Now that we have everything setup, we'll work through `easy_credit_check`.
***
**SPOILERS BELOW THIS POINT**.
***

Let's see what we get if we submit the expected training data.

In [10]:
submit_an_answer("Mall_Customers.csv")

You don't qualify. Try again.


Well, since that didn't work, let's make a copy of the file and start tampering with it.

In [11]:
!cp challenge/easy_credit_check/Mall_Customers.csv challenge/easy_credit_check/tamper.csv

In [12]:
# We're going to modify the existing dataset by appending another row.
# That row is for a 19 year old making $15k, but we're going to try and give them a Score of 100
with open('challenge/easy_credit_check/tamper.csv', 'a+') as f:
    f.write("\n0201,Female,19,15,100")

In [13]:
submit_an_answer("tamper.csv")

You don't qualify. Try again.


Hmm, that still didn't work. How well do you think they clean their data before training?

In [14]:
# We're going to modify the existing dataset by appending another row.
# That row is for a 19 year old making $15k, but we're going to try and give them a Score of 100000
with open('challenge/easy_credit_check/tamper.csv', 'a+') as f:
    f.write("\n0201,Female,19,15,100000")

In [15]:
submit_an_answer("tamper.csv")

Your tampering was too flagrant. You were discovered.

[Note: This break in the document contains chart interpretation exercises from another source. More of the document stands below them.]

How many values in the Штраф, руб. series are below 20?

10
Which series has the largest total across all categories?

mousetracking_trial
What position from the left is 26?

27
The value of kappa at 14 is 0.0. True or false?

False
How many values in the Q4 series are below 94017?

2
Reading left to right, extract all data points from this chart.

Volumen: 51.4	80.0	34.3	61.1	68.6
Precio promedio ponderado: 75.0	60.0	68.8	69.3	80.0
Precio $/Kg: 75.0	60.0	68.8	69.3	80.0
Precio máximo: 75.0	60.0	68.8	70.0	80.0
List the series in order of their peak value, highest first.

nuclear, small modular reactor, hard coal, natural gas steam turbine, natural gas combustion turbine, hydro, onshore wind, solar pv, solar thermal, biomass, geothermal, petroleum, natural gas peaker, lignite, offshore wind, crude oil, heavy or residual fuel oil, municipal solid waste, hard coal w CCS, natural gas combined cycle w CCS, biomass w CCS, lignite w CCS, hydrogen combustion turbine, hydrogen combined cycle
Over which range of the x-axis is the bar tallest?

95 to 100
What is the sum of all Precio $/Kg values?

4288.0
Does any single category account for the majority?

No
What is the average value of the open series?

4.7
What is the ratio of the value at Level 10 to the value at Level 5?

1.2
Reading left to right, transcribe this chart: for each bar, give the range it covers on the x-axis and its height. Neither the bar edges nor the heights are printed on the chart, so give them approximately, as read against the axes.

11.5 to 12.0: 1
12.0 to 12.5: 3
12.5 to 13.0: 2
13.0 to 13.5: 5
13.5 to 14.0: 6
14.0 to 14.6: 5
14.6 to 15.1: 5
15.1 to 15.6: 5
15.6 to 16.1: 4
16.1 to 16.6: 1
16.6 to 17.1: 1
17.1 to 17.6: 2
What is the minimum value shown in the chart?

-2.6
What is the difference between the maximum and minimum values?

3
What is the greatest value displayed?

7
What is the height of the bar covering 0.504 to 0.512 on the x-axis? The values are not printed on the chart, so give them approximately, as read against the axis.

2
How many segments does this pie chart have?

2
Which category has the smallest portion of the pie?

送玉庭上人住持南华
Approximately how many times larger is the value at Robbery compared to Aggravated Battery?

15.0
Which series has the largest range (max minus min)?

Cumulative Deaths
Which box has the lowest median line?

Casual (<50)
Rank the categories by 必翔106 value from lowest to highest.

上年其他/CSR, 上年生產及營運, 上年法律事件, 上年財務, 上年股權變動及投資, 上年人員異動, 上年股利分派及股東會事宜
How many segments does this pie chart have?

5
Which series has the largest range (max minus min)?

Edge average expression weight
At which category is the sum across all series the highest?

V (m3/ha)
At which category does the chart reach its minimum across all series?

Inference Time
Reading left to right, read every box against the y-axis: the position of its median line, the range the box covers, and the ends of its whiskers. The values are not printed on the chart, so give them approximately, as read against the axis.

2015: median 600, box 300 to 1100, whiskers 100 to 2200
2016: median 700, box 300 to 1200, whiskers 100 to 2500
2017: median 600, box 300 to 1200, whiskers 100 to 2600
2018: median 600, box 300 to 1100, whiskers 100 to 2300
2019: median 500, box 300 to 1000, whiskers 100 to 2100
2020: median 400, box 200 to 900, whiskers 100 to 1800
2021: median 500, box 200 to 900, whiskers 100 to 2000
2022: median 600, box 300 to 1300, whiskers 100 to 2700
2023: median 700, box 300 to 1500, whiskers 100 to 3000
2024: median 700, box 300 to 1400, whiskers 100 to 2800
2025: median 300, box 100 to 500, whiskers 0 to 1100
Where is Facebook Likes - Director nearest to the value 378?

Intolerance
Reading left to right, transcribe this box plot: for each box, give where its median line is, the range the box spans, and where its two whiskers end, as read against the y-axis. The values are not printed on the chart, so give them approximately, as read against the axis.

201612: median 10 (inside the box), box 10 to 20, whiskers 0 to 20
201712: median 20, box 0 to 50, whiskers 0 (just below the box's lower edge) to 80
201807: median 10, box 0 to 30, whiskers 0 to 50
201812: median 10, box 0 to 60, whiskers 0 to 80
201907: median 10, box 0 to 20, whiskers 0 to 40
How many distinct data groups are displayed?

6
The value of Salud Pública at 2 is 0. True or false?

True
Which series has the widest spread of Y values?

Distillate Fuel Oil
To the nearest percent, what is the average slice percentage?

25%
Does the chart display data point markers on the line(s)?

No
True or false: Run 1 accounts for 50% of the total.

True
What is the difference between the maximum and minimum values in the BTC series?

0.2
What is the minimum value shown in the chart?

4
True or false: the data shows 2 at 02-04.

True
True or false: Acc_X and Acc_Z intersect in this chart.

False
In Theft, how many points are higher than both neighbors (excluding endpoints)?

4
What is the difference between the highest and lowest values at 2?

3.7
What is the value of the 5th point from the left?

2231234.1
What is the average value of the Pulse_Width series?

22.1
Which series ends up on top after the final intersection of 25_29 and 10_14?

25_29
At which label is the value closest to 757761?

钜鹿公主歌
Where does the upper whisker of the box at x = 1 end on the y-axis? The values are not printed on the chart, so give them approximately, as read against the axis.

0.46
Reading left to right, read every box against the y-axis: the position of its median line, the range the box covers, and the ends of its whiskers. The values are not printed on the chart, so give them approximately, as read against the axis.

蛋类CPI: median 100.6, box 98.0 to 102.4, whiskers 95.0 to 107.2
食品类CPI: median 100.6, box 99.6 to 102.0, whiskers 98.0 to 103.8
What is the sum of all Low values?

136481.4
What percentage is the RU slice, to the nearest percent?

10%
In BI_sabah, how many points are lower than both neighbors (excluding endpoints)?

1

Okay, so they did some kind of data comparison. We added two rows. Maybe that was too much? Let's start over and just try adding one row.

In [16]:
!cp challenge/easy_credit_check/Mall_Customers.csv challenge/easy_credit_check/tamper.csv

In [17]:
with open('challenge/easy_credit_check/tamper.csv', 'a+') as f:
    f.write("\n0201,Female,19,15,100000")

In [18]:
submit_an_answer("tamper.csv")

Enjoy your Platinum Mall Card: FLAG{HIGHROLLER}


## Conclusion

Looks like we win! They didn't sanitize or bound their target variable. Even though `score` should be bounded on `[0,100]`, they didn't implement any checks on that before training. We were able to introduce something ridiculous and significantly influence their model with one additional datapoint.